PstI cutting - (Aug/09/2004 )
I want to cut a PCR-Product at 3' with PstI. In the NEB-catalogue they say that cleaveage-% of a sequence like aaaaCTGCAG+14b is >90. What about a sequence like xx1kbxxCTGCAGttaa, with extension at 3'.
Short: Can i cut directly th PCR-Product or is it better to do a subcloning step?
Did somebody do that?
How could you subclone if you don't digest the PCR product of yours???
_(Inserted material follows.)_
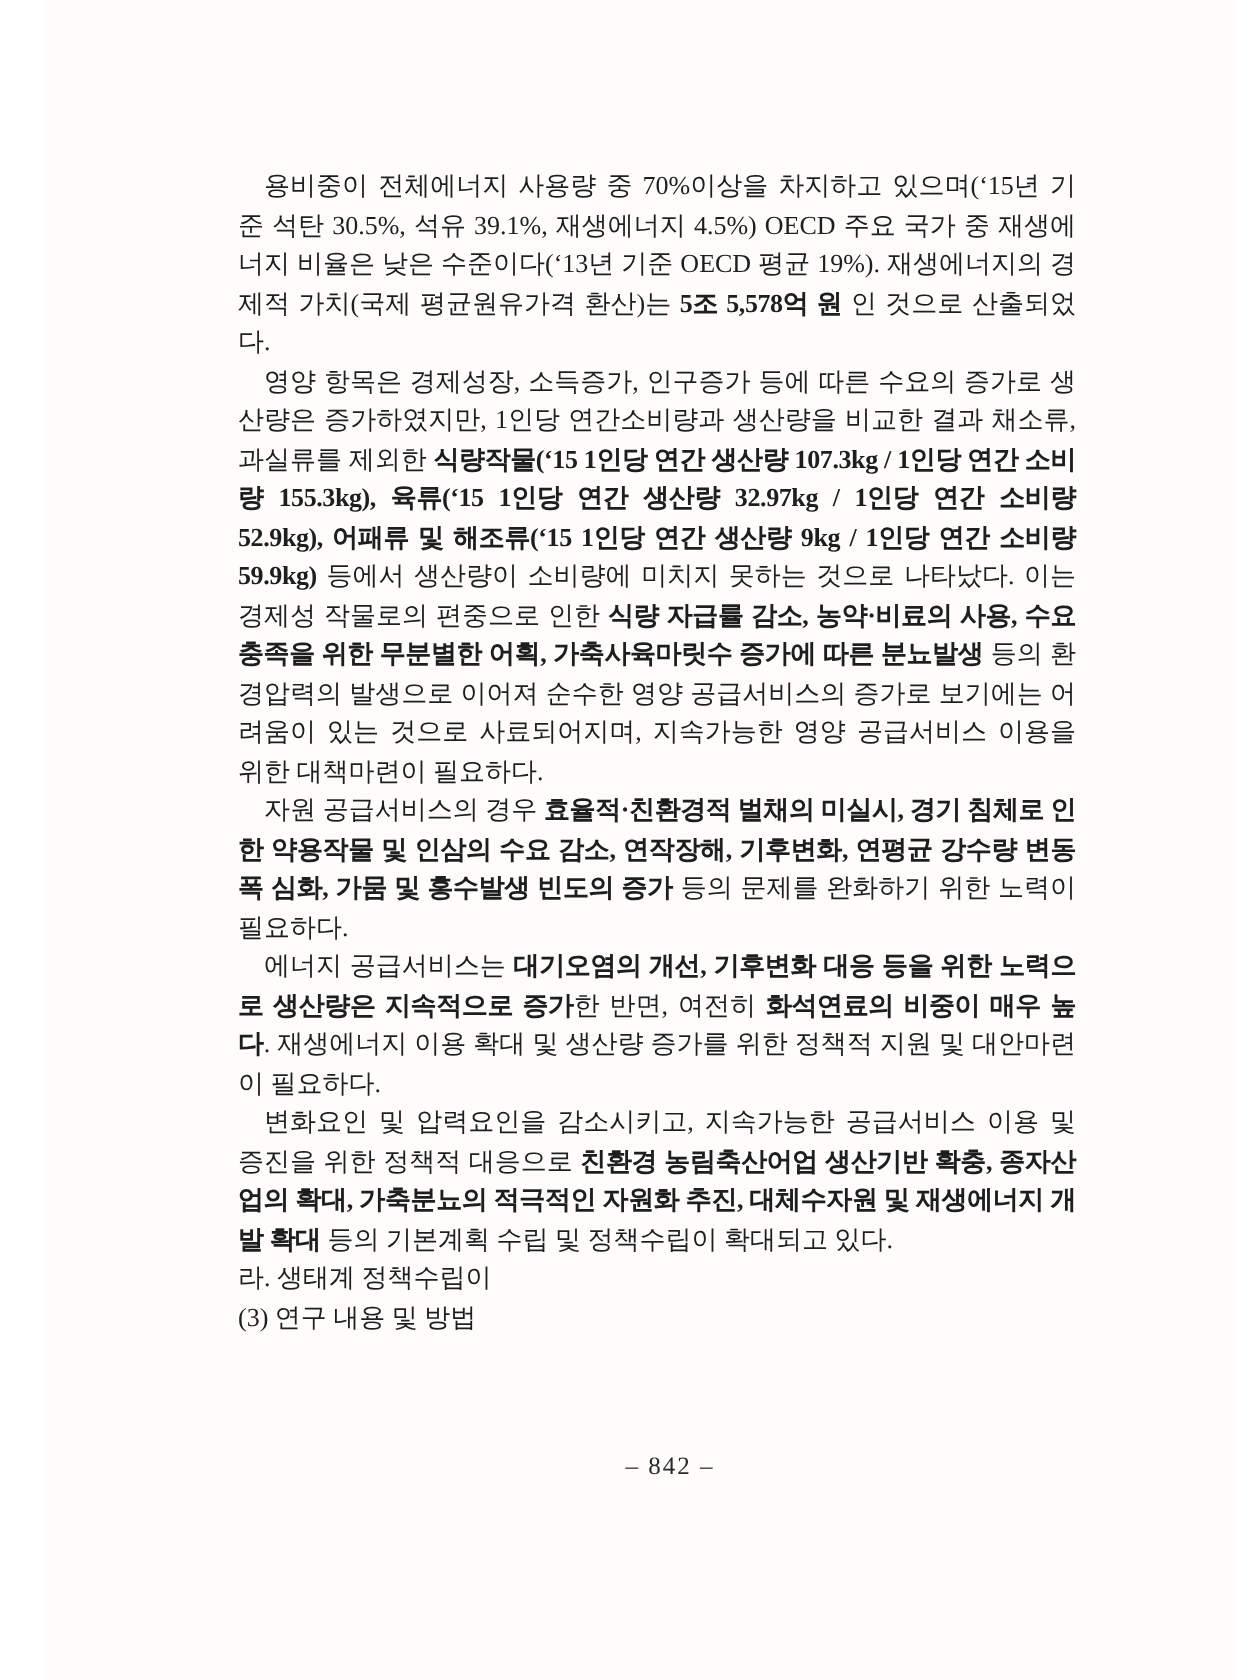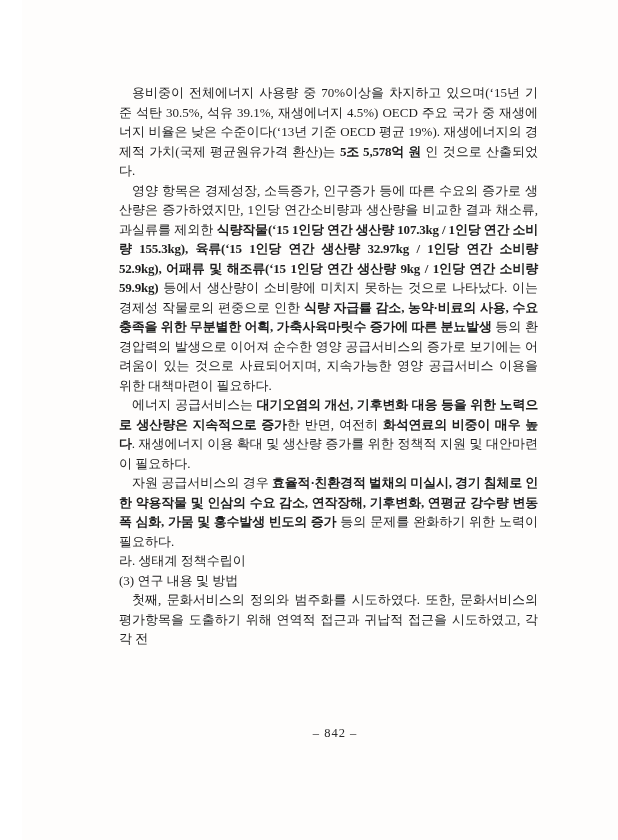"에너지 공급서비스는 대기오염의 개선, 기후변화" p.body-para { order: before "자원 공급서비스의 경우 효율적·친환경적 벌채의" -> after "자원 공급서비스의 경우 효율적·친환경적 벌채의" }
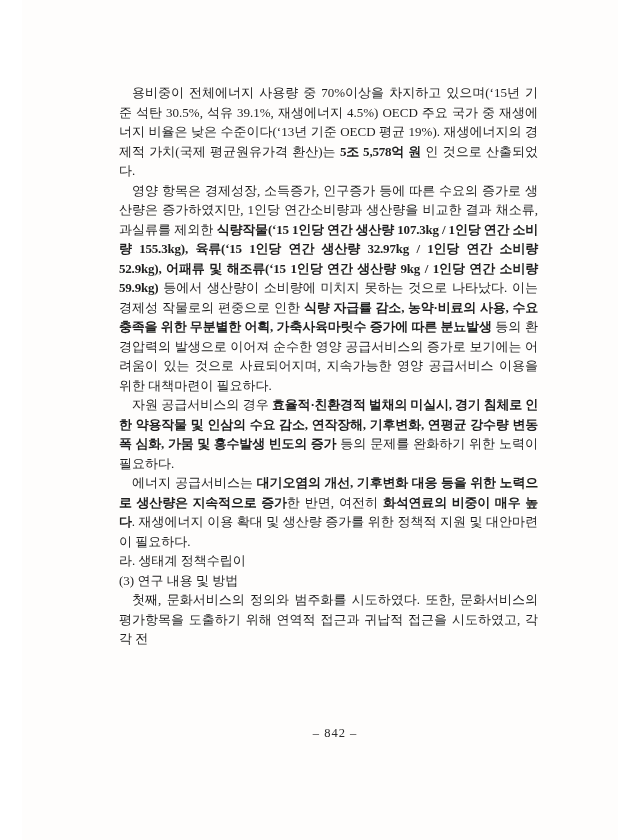"변화요인 및 압력요인을 감소시키고, 지속가능한" p.body-para { html: none -> <p><span>변화요인 및 압력요인을 감소시키고, 지속가능한 공급서비스 이용 및 증진을 위한 정책적 대응으로 </span><span>친환경 농림축산어업 생산기반 확충, 종자산업의 확대, 가축분뇨의 적극적인 자원화 추진, 대체수자원 및 재생에너지 개발 확대</span><span> 등의 기본계획 수립 및 정책수립이 확대되고 있다.</span></p> }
Usually give about 4-5 bases upstream and downstream of your restriction enzyme's site. That should be enough fo the vast majority of enzymes.
Hope this helps.
Thanks for your answer!
>subcloning via TA-Vektor (TOPO)
>I know about adding bases 5'/3',
I ask wheather somebody did a direct digest like that (eg. xxx1kbxxxCTGCAGttaa) with Pst1
(With Sal f.exp. I had a lot of trouble cutting (+ligating) when only 4 Bases were added downstrem, but no Problem cutting (+ligating) when i previously made a subcloning via TOPO-Vektor)
Of course you wouldn't have any problems cutting a piece of DNA off a clone...
I would recomend trying to digest the insert as is and see what happens, it'll only take an afternoon.